Linear Regression
1. Problem Understanding:
What type of decision do we need to make?
The answer of this quesion has to be an yes/no answer.
What type of information we need to make the decision?
All the information we need to support the decision we need. Go specific.
What kind of analysis we need to make?
Go back to Predictive Analytics for Business 2 to see the category of analysis method.
2.
3. The calculation of Correlation and R-square indicates whether the data fits the line.
4. Using google sheet or excel by using: slope(X, Y) and intercept (X, Y) to calculate the best fit learn regression line for the data set.
5. Using CORREL(X,Y) to calculate the correlation between the X and Y. Using RSQ to calculate square-R value of the line.
6. Use Data Analysis function in the excel to generate the model for the dataset for mutiple variable regression.
7. The R-squared value will increase while there are more variables.
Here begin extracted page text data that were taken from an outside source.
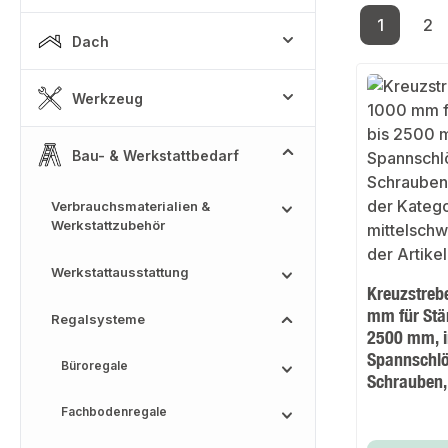
1
2
Seite
Se
Dach
Werkzeug
Bau- & Werkstattbedarf
Verbrauchsmaterialien &
Werkstattzubehör
Werkstattausstattung
Kreuzstreb
mm für Stä
Regalsysteme
2500 mm, i
Spannschlö
Büroregale
Schrauben,
Fachbodenregale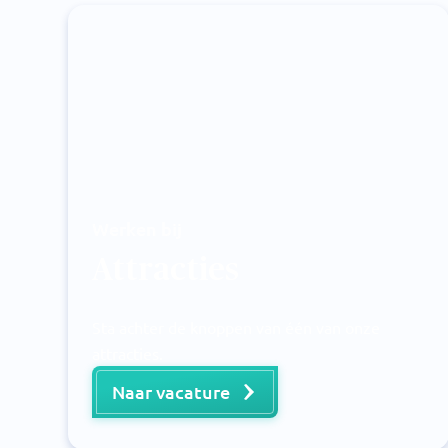
Werken bij
Attracties
Sta achter de knoppen van één van onze
attracties.
Naar vacature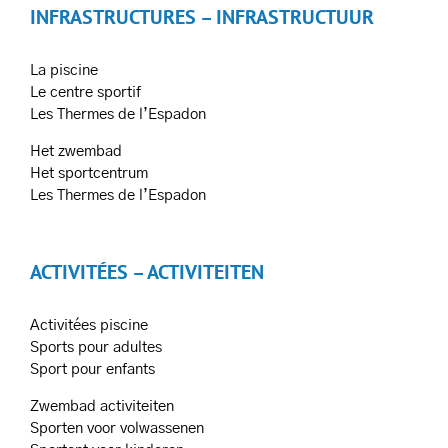
INFRASTRUCTURES – INFRASTRUCTUUR
La piscine
Le centre sportif
Les Thermes de l’Espadon
Het zwembad
Het sportcentrum
Les Thermes de l’Espadon
ACTIVITÉES – ACTIVITEITEN
Activitées piscine
Sports pour adultes
Sport pour enfants
Zwembad activiteiten
Sporten voor volwassenen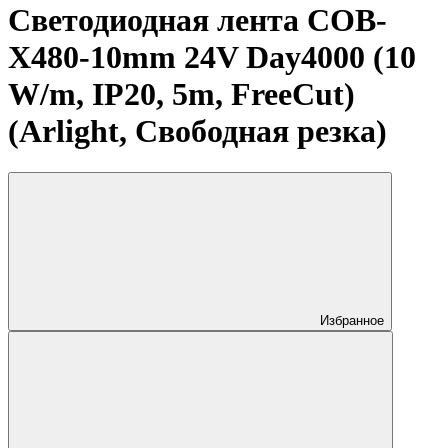
Светодиодная лента COB-
X480-10mm 24V Day4000 (10
W/m, IP20, 5m, FreeCut)
(Arlight, Свободная резка)
Избранное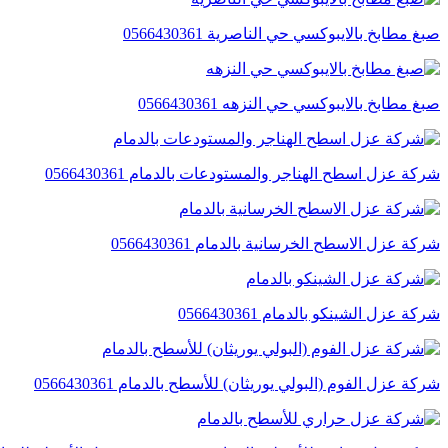
صبغ مطابخ بالايبوكسي حي الناصرية 0566430361
صبغ مطابخ بالايبوكسي حي النزهه 0566430361
شركة عزل اسطح الهناجر والمستودعات بالدمام 0566430361
شركة عزل الاسطح الخرسانية بالدمام 0566430361
شركة عزل الشينكو بالدمام 0566430361
شركة عزل الفوم (البولي يوريثان) للأسطح بالدمام 0566430361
So here we are using adjusted R-squared value to replace the original one.
8. Transforming categorical variables: Dummy variables:
Expenditures = β 0 + β1 Avg_Income + β2 Pct_Under_18 + β3 midwest + β4 southeast + β5 west
The value of region can only be 0 or one.
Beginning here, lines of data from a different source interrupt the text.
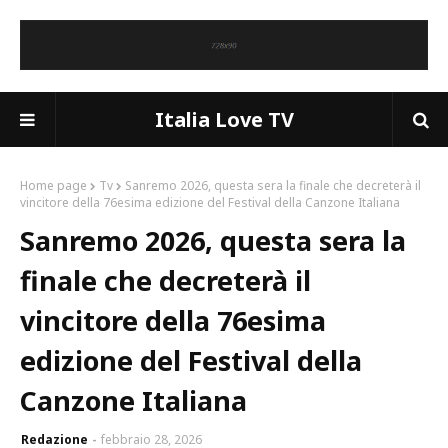
Italia Love TV
Home page
Tv
Sanremo 2026, questa sera la finale che decreterà il
vincitore della 76esima edizione del Festival della Canzone Italiana
Sanremo 2026, questa sera la
finale che decreterà il
vincitore della 76esima
edizione del Festival della
Canzone Italiana
Redazione
febbraio 28, 2026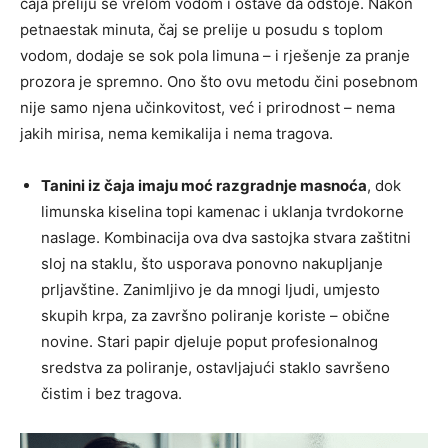
čaja preliju se vrelom vodom i ostave da odstoje. Nakon
petnaestak minuta, čaj se prelije u posudu s toplom
vodom, dodaje se sok pola limuna – i rješenje za pranje
prozora je spremno. Ono što ovu metodu čini posebnom
nije samo njena učinkovitost, već i prirodnost – nema
jakih mirisa, nema kemikalija i nema tragova.
Tanini iz čaja imaju moć razgradnje masnoća
, dok
limunska kiselina topi kamenac i uklanja tvrdokorne
naslage. Kombinacija ova dva sastojka stvara zaštitni
sloj na staklu, što usporava ponovno nakupljanje
prljavštine. Zanimljivo je da mnogi ljudi, umjesto
skupih krpa, za završno poliranje koriste – obične
novine. Stari papir djeluje poput profesionalnog
sredstva za poliranje, ostavljajući staklo savršeno
čistim i bez tragova.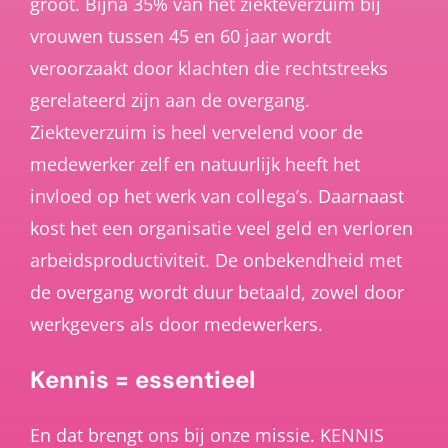
groot. Bijna 35% van het ziekteverzuim bij
vrouwen tussen 45 en 60 jaar wordt
veroorzaakt door klachten die rechtstreeks
gerelateerd zijn aan de overgang.
Ziekteverzuim is heel vervelend voor de
medewerker zelf en natuurlijk heeft het
invloed op het werk van collega’s. Daarnaast
kost het een organisatie veel geld en verloren
arbeidsproductiviteit. De onbekendheid met
de overgang wordt duur betaald, zowel door
werkgevers als door medewerkers.
Kennis = essentieel
En dat brengt ons bij onze missie. KENNIS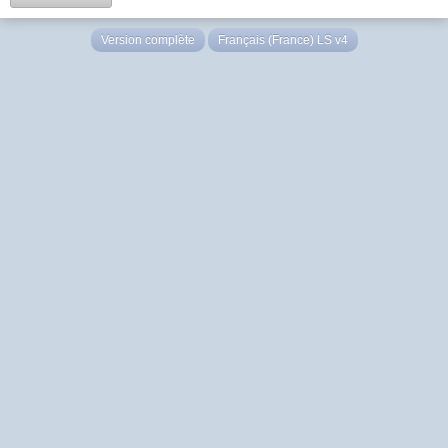
Version complète
Français (France) LS v4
9. Understanding the equation:
Expenditures = -530 + 0.073 Avg_Income + 1406.36 Pct_Under_18 + 6.53 region
0.073 means for Average income, 1 dollar more will cause 1 more dollar for expenditures.
1406.36 means for every one more percent students whos is under 18. there are 14 dollar more in the expenditures.
10. You always create one less dummy variable than the number of categories to make sure that one category is represented by zero values for the dummy variables.